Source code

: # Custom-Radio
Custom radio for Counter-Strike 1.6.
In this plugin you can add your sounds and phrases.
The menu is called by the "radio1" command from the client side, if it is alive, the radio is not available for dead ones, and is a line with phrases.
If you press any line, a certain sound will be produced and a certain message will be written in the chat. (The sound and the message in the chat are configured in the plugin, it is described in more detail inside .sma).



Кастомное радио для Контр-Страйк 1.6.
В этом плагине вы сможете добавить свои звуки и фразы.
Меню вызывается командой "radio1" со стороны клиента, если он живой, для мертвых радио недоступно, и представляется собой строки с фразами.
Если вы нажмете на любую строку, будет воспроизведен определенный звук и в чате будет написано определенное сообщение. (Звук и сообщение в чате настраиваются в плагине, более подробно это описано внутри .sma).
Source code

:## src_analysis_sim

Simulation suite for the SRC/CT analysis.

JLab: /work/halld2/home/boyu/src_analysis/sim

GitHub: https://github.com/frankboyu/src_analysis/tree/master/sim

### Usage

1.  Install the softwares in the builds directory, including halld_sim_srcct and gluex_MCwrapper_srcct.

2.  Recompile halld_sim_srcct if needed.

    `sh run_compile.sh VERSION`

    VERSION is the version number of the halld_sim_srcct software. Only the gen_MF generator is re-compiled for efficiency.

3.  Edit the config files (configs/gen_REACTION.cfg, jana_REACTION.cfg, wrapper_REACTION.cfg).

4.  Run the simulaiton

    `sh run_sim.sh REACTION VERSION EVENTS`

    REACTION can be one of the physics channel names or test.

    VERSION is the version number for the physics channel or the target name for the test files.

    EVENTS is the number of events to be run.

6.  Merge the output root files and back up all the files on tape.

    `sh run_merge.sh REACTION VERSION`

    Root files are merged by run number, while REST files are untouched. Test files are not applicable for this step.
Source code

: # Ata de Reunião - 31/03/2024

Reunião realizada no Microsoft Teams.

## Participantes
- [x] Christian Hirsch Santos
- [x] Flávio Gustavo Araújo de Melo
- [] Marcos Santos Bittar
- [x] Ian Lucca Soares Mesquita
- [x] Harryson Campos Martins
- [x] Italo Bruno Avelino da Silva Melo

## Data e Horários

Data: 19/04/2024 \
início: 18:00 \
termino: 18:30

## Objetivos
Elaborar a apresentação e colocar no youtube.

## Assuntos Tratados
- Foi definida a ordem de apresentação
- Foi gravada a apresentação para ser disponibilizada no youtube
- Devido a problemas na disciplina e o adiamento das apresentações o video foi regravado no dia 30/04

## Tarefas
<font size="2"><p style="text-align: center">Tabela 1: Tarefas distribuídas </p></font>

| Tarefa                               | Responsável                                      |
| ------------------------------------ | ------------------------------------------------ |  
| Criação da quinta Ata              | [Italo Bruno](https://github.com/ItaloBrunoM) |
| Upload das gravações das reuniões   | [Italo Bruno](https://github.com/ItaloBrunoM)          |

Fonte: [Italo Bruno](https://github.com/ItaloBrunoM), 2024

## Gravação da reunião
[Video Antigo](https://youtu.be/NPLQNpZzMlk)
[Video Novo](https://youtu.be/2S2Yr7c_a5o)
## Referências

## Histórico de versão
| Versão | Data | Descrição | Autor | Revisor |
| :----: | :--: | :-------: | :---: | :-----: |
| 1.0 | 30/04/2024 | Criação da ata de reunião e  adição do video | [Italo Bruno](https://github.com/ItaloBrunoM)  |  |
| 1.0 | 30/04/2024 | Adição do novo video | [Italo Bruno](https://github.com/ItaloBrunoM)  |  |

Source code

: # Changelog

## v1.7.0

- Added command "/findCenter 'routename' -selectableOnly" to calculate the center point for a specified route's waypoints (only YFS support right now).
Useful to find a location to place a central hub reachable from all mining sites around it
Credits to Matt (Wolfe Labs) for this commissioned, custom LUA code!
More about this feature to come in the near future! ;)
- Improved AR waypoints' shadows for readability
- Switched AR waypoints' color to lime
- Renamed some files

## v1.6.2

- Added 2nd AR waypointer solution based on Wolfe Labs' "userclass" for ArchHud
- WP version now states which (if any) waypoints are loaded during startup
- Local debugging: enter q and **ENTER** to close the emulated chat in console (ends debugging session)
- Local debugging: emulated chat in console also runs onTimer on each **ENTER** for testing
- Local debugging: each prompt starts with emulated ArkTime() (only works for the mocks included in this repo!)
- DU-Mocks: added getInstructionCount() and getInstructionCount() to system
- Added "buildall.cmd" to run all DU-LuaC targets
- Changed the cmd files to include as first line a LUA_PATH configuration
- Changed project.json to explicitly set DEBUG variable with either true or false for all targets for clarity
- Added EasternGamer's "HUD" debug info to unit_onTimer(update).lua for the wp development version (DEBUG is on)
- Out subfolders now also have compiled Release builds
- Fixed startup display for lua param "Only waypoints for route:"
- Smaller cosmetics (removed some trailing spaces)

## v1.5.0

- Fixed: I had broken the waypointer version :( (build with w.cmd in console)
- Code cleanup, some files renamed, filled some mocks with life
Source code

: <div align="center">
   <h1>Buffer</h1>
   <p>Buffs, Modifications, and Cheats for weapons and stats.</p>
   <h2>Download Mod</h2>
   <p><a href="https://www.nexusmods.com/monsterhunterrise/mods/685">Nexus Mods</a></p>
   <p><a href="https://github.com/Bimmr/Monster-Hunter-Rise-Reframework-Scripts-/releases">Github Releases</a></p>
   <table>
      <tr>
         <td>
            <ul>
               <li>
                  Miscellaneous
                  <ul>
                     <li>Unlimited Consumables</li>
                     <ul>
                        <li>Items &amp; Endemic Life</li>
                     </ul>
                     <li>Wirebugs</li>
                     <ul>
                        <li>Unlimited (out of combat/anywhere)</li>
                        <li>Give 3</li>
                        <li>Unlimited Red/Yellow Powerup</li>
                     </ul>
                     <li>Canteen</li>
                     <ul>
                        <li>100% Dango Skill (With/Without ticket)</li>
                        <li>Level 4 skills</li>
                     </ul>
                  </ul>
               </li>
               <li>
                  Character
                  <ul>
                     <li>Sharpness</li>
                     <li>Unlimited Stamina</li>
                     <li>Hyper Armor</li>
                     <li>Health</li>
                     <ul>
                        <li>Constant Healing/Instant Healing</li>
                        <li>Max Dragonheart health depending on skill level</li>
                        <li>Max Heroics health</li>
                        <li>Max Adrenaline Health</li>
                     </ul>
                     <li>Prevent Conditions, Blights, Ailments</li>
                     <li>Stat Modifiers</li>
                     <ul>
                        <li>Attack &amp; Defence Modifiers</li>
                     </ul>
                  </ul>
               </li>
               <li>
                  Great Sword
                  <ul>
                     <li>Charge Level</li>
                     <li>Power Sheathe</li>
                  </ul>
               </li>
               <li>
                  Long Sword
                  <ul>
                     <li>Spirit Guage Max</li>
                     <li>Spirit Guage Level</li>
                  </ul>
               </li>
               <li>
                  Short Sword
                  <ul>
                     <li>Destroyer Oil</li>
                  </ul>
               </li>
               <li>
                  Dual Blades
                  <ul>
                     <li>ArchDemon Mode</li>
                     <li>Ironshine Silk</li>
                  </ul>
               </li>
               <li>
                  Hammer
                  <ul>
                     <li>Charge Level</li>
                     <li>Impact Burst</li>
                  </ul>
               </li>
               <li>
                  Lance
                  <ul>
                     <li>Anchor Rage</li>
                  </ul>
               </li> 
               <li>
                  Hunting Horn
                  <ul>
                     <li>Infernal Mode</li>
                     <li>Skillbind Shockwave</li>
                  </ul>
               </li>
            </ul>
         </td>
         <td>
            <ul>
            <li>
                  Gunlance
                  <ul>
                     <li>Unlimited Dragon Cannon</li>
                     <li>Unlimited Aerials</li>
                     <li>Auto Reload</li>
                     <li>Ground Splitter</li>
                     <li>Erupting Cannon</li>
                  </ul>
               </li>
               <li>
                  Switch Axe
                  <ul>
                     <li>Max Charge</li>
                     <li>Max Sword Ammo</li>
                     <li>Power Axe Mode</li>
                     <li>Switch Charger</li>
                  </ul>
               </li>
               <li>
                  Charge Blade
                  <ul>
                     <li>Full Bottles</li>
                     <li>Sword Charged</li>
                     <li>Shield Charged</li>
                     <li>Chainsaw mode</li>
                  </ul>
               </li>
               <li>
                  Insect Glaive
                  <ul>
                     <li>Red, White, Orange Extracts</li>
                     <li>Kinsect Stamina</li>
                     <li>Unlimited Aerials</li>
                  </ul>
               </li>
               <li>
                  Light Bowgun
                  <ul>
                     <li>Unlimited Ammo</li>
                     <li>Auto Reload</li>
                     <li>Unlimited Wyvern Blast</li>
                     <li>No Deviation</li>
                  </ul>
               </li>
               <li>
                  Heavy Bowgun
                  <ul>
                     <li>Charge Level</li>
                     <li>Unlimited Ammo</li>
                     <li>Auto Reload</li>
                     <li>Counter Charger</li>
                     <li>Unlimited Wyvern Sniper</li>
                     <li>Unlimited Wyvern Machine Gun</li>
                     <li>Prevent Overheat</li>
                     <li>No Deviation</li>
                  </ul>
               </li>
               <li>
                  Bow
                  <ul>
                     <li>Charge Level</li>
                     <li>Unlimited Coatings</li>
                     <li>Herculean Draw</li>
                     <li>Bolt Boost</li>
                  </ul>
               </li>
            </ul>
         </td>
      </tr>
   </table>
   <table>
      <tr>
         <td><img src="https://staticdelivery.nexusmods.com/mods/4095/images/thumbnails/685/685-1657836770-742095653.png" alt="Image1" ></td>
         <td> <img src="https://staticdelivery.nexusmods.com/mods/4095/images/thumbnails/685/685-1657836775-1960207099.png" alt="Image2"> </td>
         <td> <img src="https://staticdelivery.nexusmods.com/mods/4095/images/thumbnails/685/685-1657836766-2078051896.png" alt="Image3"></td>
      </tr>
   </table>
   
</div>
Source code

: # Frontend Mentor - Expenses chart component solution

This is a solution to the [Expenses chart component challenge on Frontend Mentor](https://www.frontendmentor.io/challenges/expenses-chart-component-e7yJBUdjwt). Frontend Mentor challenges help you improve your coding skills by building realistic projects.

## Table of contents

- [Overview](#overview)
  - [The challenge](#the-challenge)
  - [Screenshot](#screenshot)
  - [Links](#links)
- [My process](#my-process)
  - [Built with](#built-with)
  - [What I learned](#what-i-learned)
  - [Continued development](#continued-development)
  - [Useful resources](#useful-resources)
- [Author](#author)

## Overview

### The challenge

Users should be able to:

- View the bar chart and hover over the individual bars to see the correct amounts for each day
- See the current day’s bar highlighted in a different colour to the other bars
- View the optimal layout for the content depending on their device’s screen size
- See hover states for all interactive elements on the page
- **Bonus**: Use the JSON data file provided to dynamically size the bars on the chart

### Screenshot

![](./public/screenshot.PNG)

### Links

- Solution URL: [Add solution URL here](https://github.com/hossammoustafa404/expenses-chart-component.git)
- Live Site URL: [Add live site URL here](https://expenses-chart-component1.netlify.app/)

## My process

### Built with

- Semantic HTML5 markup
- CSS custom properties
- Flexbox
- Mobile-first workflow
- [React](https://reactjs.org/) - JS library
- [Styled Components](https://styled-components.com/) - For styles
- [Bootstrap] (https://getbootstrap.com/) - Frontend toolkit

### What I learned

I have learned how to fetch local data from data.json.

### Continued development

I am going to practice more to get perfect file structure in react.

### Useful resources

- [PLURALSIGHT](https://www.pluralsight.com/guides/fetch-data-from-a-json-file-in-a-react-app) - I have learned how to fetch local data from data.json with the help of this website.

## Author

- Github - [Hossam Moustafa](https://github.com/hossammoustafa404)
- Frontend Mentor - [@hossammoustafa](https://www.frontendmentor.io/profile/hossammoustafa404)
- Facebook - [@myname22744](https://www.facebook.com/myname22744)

━━━

Instructions for the task => Swap "physics channel" for "reaction channel" in the lines from the one containing "Edit the config" through the one containing "EVENTS is the number of events to be run.", inclusive, and give back only those lines with everything else left unchanged.

Exercise response =>
3.  Edit the config files (configs/gen_REACTION.cfg, jana_REACTION.cfg, wrapper_REACTION.cfg).

4.  Run the simulaiton

    `sh run_sim.sh REACTION VERSION EVENTS`

    REACTION can be one of the reaction channel names or test.

    VERSION is the version number for the reaction channel or the target name for the test files.

    EVENTS is the number of events to be run.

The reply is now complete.